Dies sind die, die in der Region zu finden sind:

-Die gemeinsame Kröte (Spinolosus).

-Die Kröten (Pleurodema und Gastrotheca)

-Der Riesenfrosch der Titicaca, Bull Frog oder Huankele (Telmatobius Culeus). Es kann 60 cm lang und 1 kg schwer werden. Diese Art wurde 1969 im Jacques Cousteau-Verzeichnis dokumentiert.

-Der kleine Frosch Kaira.

Reptilien

Am häufigsten sind:

-Die giftige Sacaranca.

-Die Eidechsen.

-Die Schlange.

Ichthyofauna

In der Region gibt es 14 einheimische Fischarten. In den 1940er Jahren wurden Forellen und Pejerreys eingeführt.

Es wird gesagt, dass die Forelle zum Aussterben der Silberseite und der Garnelen dieser Gewässer beigetragen hat. Unter den wichtigsten Genres haben wir:

-Orestias luteus.
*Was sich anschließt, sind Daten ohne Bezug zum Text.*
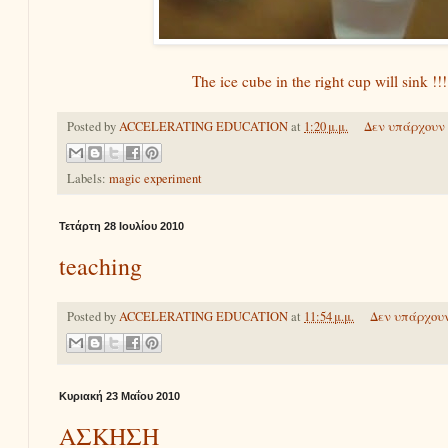
The ice cube in the right cup will sink !!!
Posted by
ACCELERATING EDUCATION
at
1:20 μ.μ.
Δεν υπάρχουν 
Labels:
magic experiment
Τετάρτη 28 Ιουλίου 2010
teaching
Posted by
ACCELERATING EDUCATION
at
11:54 μ.μ.
Δεν υπάρχουν
Κυριακή 23 Μαΐου 2010
ΑΣΚΗΣΗ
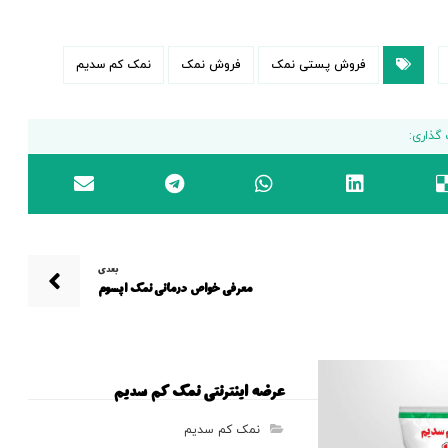
فروش پستی نمک
فروش نمک
نمک کم سدیم
بعدی
معرفی خواص درمانی نمک اپسوم
عرضه اینترنتی نمک کم سدیم
نمک کم سدیم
Der gelbe Carachi

-Orestias ispi. Der ispi.

-Orestias Olivaceus. Die Purpur- oder Zwergcarachi.

-Orestias Mulleri. Der kleine Gringo.

-Trychomycterus (wie und Mauris).

-Basilichthys bonariensis. In diesem Genre ist die Silberseite.

-Oncorhynchus mykiss. Regenbogenforellen gehören zu dieser Gattung.